The Government considered re-introducing the Senate prior to the 2000 general election as the Draft Constitution proposed a 60-member Senate. Each of the country’s 10 provinces was to elect five Senators by secret ballot in terms of the Electoral Act.

The remaining 10 slots were to be filled by elected chiefs, one from each province.

The new Constitution also provided for a 200-member National Assembly.

Though the Draft Constitution was ignorantly rejected by the opposition, many of whom are now clamouring for the clauses that were enshrined therein, the Senate was re-introduced in 2005, marking yet another landmark development in the country’s legislature, and a reversion to the two-chamber model that was dropped after the first decade of independence.

Several innovations have been made to make our representative democracy relevant to the people.

The major developments have been the introduction of well-equipped Constituency Information Centres in all the country’s constituencies.

These have enabled constituents to interact with their MPs and get valuable information concerning the business of the House.

The record of proceedings in the House – the Hansard – is also available at the centres free of charge.

A Parliamentary Reform Programme was launched in 1997 which ushered in a more responsive Parliament for the new millennium.

The reforms which are now being implemented focus on making Parliament more responsive to the public, more effective in calling the Government to account and more efficient in the way it goes about its business.

It has been recognised that the time afforded during plenary sessions is inadequate.

It is in this context that Parliament formed parliamentary committees which play a vital role in the monitoring of public policy programmes and expenditure and by advocating transparency and accountability.

These committees have enabled Parliament to exercise a more efficient oversight role hence the parliamentary reform exercise reviewed and restructured committees to make them proactive and open to the public.

These committees replaced the old four departmental select committees that were in place in earlier parliaments, to ensure more regular and thorough shadowing of the activities of all ministries, Government departments and paras- tatals.

They have powers to conduct public hearings on legislation, policy objectives and the administration of ministries and departments.

The new system will allow a closer scrutiny of each ministry, and enable greater cohesion between the legislature and the executive.

In spite of these developments, the issue of female representation has remained a major weakness of our legislature. The Government has, however, made strides towards improving this anomaly in line with the Southern African Development Community (SADC) Protocol on Gender that seeks to have at least a 30percent female representation in Parliament.

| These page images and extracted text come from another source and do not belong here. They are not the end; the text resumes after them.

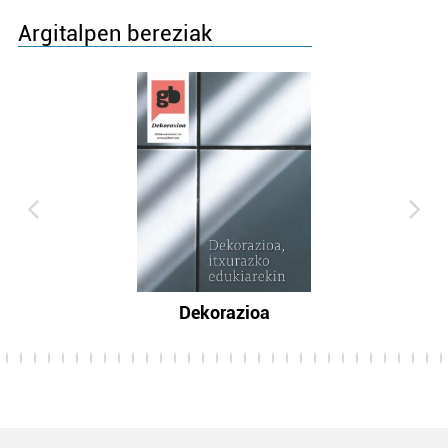
Argitalpen bereziak
Dekorazioa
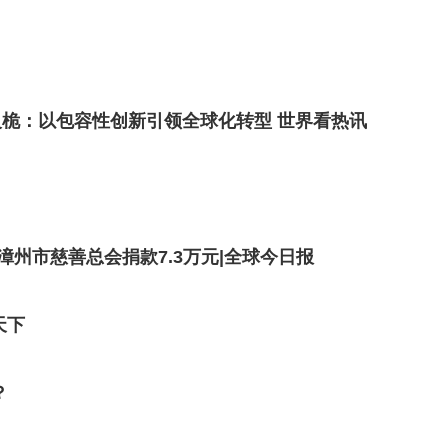
桅：以包容性创新引领全球化转型 世界看热讯
向漳州市慈善总会捐款7.3万元|全球今日报
天下
？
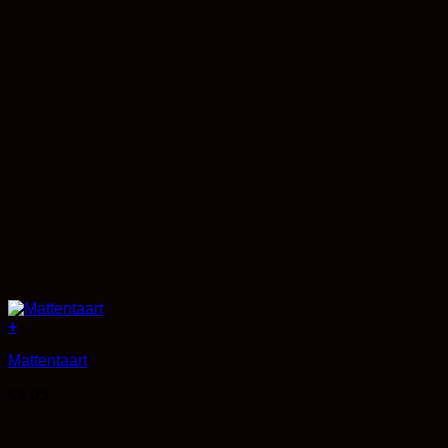
+
Mattentaart
€
3,05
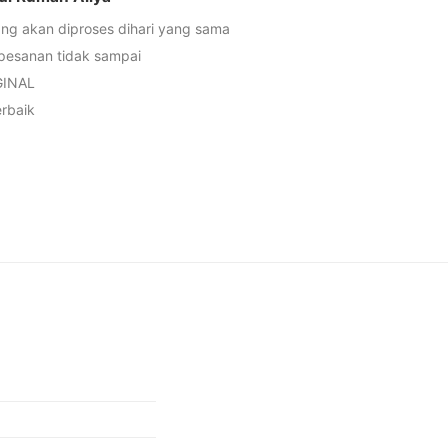
ng akan diproses dihari yang sama
 pesanan tidak sampai
GINAL
rbaik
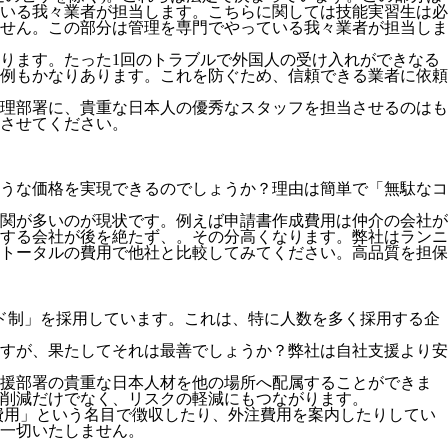
いる我々業者が担当します。こちらに関しては技能実習生は必
せん。この部分は管理を専門でやっている我々業者が担当しま
ります。たった1回のトラブルで外国人の受け入れができなる
例もかなりあります。これを防ぐため、信頼できる業者に依頼
理部署に、貴重な日本人の優秀なスタッフを担当させるのはも
させてください。
うな価格を実現できるのでしょうか？理由は簡単で「無駄なコ
関が多いのが現状です。例えば申請書作成費用は仲介の会社が
する会社が後を絶たず、。その分高くなります。弊社はランニ
トータルの費用で他社と比較してみてください。
高品質を担保
ド制」を採用
しています。これは、特に人数を多く採用する企
すが、果たしてそれは最善でしょうか？弊社は自社支援より安
支援部署の貴重な日本人材を他の場所へ配属することができま
削減だけでなく、リスクの軽減にもつながります。
費用」という名目で徴収したり、外注費用を案内したりしてい
一切いたしません。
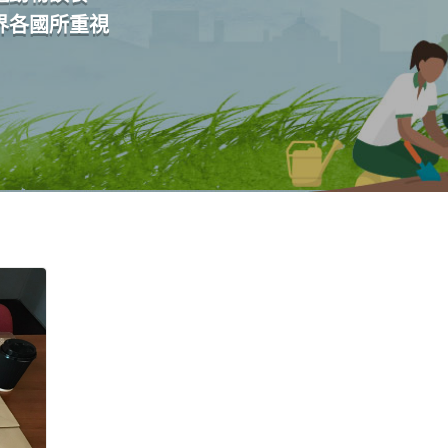
界各國所重視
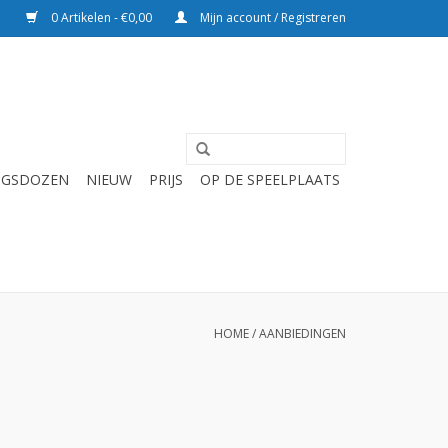
0 Artikelen - €0,00
Mijn account / Registreren
NGSDOZEN
NIEUW
PRIJS
OP DE SPEELPLAATS
HOME
/
AANBIEDINGEN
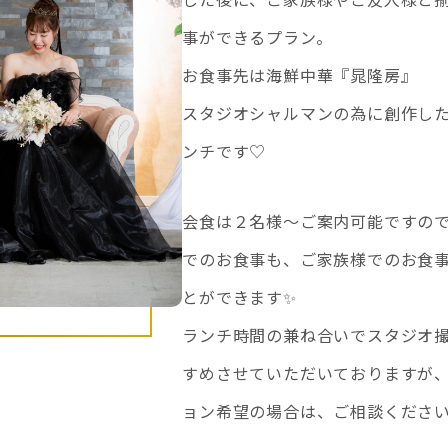
事ができるプラン。
お食事先は海鮮中華『晁隆房』
スタジオシャルマンの為に創作し
ンチです♡
会食は２名様〜ご案内可能ですの
でのお食事も、ご家族様でのお食
とができます✨
ランチ時間の兼ね合いでスタジオ
すめさせていただいておりますが
ョン希望の場合は、ご相談くださ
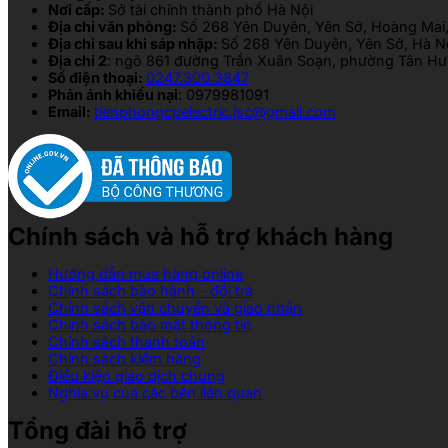
Nơi cấp:
Sở tài chính thành phố Hà Nội
Địa chỉ văn phòng:
Số 268 Yên Duyên, Yên Sở, Hoàng Mai,
Địa chỉ sau khi sáp nhập:
Số 268 Yên Duyên, Yên Sở, Hà N
Địa chỉ 2
: ngõ 861 đường Trần Xuân Soạn, phường Tân Hưn
Số điện thoại:
0247.300.3847
Phản ánh khiếu nại
: 0979981091
Email:
tienphongcpelectric.jsc@gmail.com
Chính sách và hỗ trợ khách hàng
Hướng dẫn mua hàng online
Chính sách bảo hành – đổi trả
Chính sách vận chuyển và giao nhận
Chính sách bảo mật thông tin
Chính sách thanh toán
Chính sách kiểm hàng
Điều kiện giao dịch chung
Nghĩa vụ của các bên liên quan
Tổng đài hỗ trợ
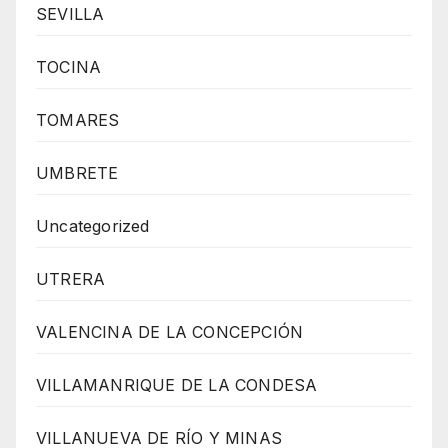
SEVILLA
TOCINA
TOMARES
UMBRETE
Uncategorized
UTRERA
VALENCINA DE LA CONCEPCIÓN
VILLAMANRIQUE DE LA CONDESA
VILLANUEVA DE RÍO Y MINAS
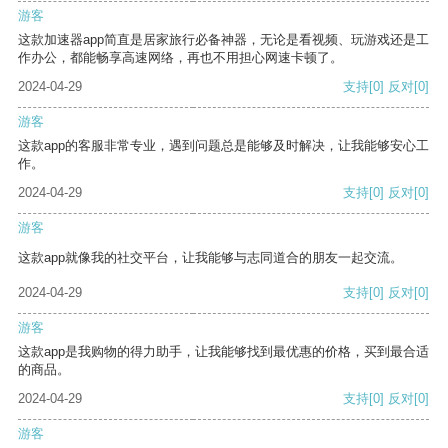
游客
这款加速器app简直是居家旅行必备神器，无论是看视频、玩游戏还是工
作办公，都能畅享高速网络，再也不用担心网速卡顿了。
2024-04-29
支持
[0]
反对
[0]
游客
这款app的客服非常专业，遇到问题总是能够及时解决，让我能够安心工
作。
2024-04-29
支持
[0]
反对
[0]
游客
这款app就像我的社交平台，让我能够与志同道合的朋友一起交流。
2024-04-29
支持
[0]
反对
[0]
游客
这款app是我购物的得力助手，让我能够找到最优惠的价格，买到最合适
的商品。
2024-04-29
支持
[0]
反对
[0]
游客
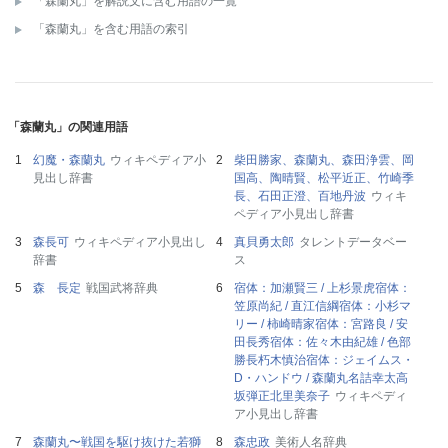
「森蘭丸」を解説文に含む用語の一覧
「森蘭丸」を含む用語の索引
「森蘭丸」の関連用語
幻魔・森蘭丸
ウィキペディア小
柴田勝家、森蘭丸、森田浄雲、岡
見出し辞書
国高、陶晴賢、松平近正、竹崎季
長、石田正澄、百地丹波
ウィキ
ペディア小見出し辞書
森長可
ウィキペディア小見出し
真貝勇太郎
タレントデータベー
辞書
ス
森 長定
戦国武将辞典
宿体：加瀬賢三 / 上杉景虎宿体：
笠原尚紀 / 直江信綱宿体：小杉マ
リー / 柿崎晴家宿体：宮路良 / 安
田長秀宿体：佐々木由紀雄 / 色部
勝長朽木慎治宿体：ジェイムス・
D・ハンドウ / 森蘭丸名詰幸太高
坂弾正北里美奈子
ウィキペディ
ア小見出し辞書
森蘭丸〜戦国を駆け抜けた若獅
森忠政
美術人名辞典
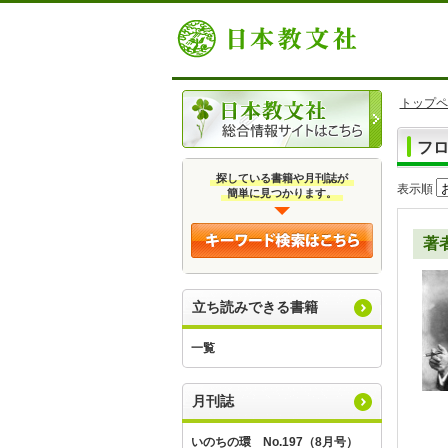
トップペ
フ
探している書籍や月刊誌が
表示順
簡単に見つかります。
著
立ち読みできる書籍
一覧
月刊誌
いのちの環 No.197（8月号）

The new Constitution adopted in 2013 further cements Zimbabwe’s legislature and in particular female representation.

The new Constitution’s provisions on gender equality align with several of key international and regional gender equality and women’s rights instruments that Zimbabwe has signed and ratified.

These include the Protocol to the African Charter on Human and People’s Rights on the Rights of Women in Africa and the Southern African Development Community Gender and Development Protocol, among others.

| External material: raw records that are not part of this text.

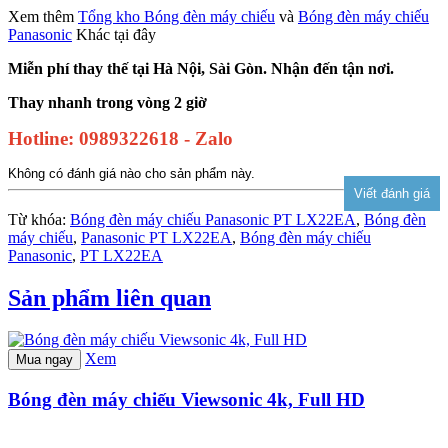
Xem thêm
Tổng kho Bóng đèn máy chiếu
và
Bóng đèn máy chiếu
Panasonic
Khác tại đây
Miễn phí thay thế tại Hà Nội, Sài Gòn. Nhận đến tận nơi.
Thay nhanh trong vòng 2 giờ
Hotline: 0989322618 - Zalo
Không có đánh giá nào cho sản phẩm này.
Từ khóa:
Bóng đèn máy chiếu Panasonic PT LX22EA
,
Bóng đèn
máy chiếu
,
Panasonic PT LX22EA
,
Bóng đèn máy chiếu
Panasonic
,
PT LX22EA
Sản phẩm liên quan
Xem
Mua ngay
Bóng đèn máy chiếu Viewsonic 4k, Full HD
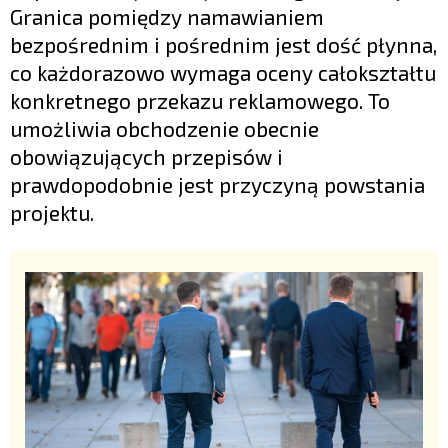
Granica pomiędzy namawianiem
bezpośrednim i pośrednim jest dość płynna,
co każdorazowo wymaga oceny całokształtu
konkretnego przekazu reklamowego. To
umożliwia obchodzenie obecnie
obowiązujących przepisów i
prawdopodobnie jest przyczyną powstania
projektu.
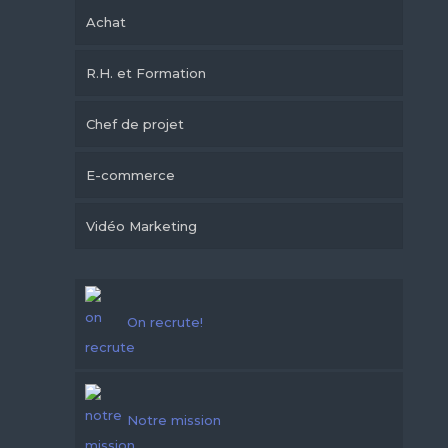
Achat
R.H. et Formation
Chef de projet
E-commerce
Vidéo Marketing
On recrute!
Notre mission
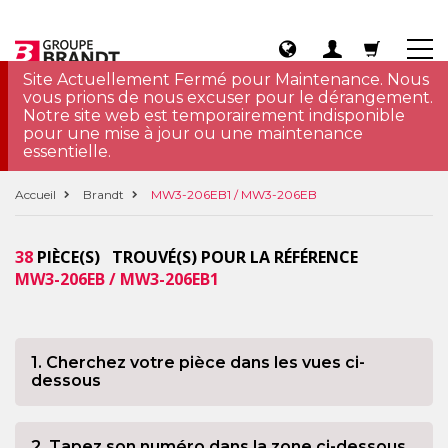
Site Actuellement Fermé pour Maintenance. Nous
vous prions de nous excuser pour le dérangement.
Notre site web est temporairement indisponible
pour une mise à jour ou une maintenance
essentielle.
Accueil
Brandt
MW3-206EB1 / MW3-206EB
38
PIÈCE(S) TROUVÉ(S) POUR LA RÉFÉRENCE
MW3-206EB / MW3-206EB1
1. Cherchez votre pièce dans les vues ci-
dessous
2. Tapez son numéro dans la zone ci-dessous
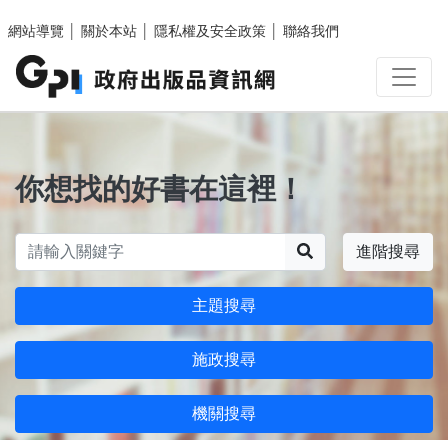
跳至主要內容區塊
網站導覽
│
關於本站
│
隱私權及安全政策
│
聯絡我們
你想找的好書在這裡！
搜尋
進階搜尋
主題搜尋
施政搜尋
機關搜尋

The Constitution opens with provisions stating that respect for gender equality is one of the country’s founding values.

The Declaration of Rights which includes a section on women’s rights, has been expanded to include socio-economic and cultural rights, and it can be used in legal or judicial proceedings.

This means new opportunities for women in jobs, education, finance and credit must be ensured by the government and in national funding.

The new Constitution also includes a special measure to increase women’s representation in Parliament. In the National Assembly, 60 reserved seats for women will be elected through a system of proportional representation based on the votes cast for political party candidates in a general election for the 210 members.

The 60 reserved seats for women will be additional to any women elected to the other 210 seats.